Embedded metric format helps you generate actionable custom metrics from ephemeral resources such as Lambda functions and containers. By using the embedded metric format to send logs from these ephemeral resources, you can now easily create custom metrics without having to instrument or maintain separate code, while gaining powerful analytical capabilities on your log data.
This repositoriy extracts a part of the core CDK construct architecture that Buy with Prime uses and translated to use public packages without Amazon proprietary information. Yes, this repository is complex for what it does out of the box, but it's intentional. We wanted to suggest a way to set up a scalable and maintainable CDK base constructs. If you'd like to take it to put in action in your environment, we suggest to consider the following.
-
Be aware the sets of AWS services that you want to promote in your teams. You would plug those sets to Monitoring Facade to enable default monitoring for them.
-
With default metrics and log queries, come up with a good default set ups to make room for customization. The sub-bullets are the default configurations defined in this repository, but you can definitely add.

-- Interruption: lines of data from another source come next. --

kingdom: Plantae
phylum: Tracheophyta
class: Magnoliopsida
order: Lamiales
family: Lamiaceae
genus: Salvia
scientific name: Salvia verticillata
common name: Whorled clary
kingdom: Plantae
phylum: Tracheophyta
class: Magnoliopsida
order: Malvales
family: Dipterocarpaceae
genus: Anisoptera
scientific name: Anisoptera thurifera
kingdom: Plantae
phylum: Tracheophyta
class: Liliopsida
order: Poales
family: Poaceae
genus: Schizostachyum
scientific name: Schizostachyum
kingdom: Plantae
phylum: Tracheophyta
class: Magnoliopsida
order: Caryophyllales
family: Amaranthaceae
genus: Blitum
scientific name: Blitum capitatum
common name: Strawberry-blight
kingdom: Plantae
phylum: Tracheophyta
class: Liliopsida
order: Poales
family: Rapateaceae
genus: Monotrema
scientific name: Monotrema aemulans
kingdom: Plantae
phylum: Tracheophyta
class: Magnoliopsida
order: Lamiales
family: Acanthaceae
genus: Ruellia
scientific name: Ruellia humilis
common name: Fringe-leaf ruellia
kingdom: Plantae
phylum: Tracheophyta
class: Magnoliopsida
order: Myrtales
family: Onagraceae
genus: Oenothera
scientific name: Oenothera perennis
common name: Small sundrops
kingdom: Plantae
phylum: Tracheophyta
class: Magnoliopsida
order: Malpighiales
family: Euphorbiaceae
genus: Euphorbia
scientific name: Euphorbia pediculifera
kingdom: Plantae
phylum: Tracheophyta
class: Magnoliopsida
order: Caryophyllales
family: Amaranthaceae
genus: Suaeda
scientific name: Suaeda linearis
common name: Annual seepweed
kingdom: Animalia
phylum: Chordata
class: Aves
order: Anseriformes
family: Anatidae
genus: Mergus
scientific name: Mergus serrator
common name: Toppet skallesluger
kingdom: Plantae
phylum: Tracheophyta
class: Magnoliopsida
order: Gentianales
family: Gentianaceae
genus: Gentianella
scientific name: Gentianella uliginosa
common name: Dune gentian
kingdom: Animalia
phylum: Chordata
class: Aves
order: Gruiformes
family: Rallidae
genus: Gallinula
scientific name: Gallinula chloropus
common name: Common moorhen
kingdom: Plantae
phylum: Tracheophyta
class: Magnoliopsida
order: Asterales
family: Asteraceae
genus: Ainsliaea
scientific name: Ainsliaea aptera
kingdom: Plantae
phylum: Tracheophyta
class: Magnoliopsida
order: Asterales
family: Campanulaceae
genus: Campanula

- Default metric period (1 min)
- Default units for metrics (ms, s, etc.)
- Default log retention period
- Default color schemes and widget sizes
-
As you expand this out in production, the key for success lies in the flexibility for the individual developers to come up with custom metrics and log queries. For that, take a deep look into how the service adapter is authored and make sure your team has a good documented guidance for customization.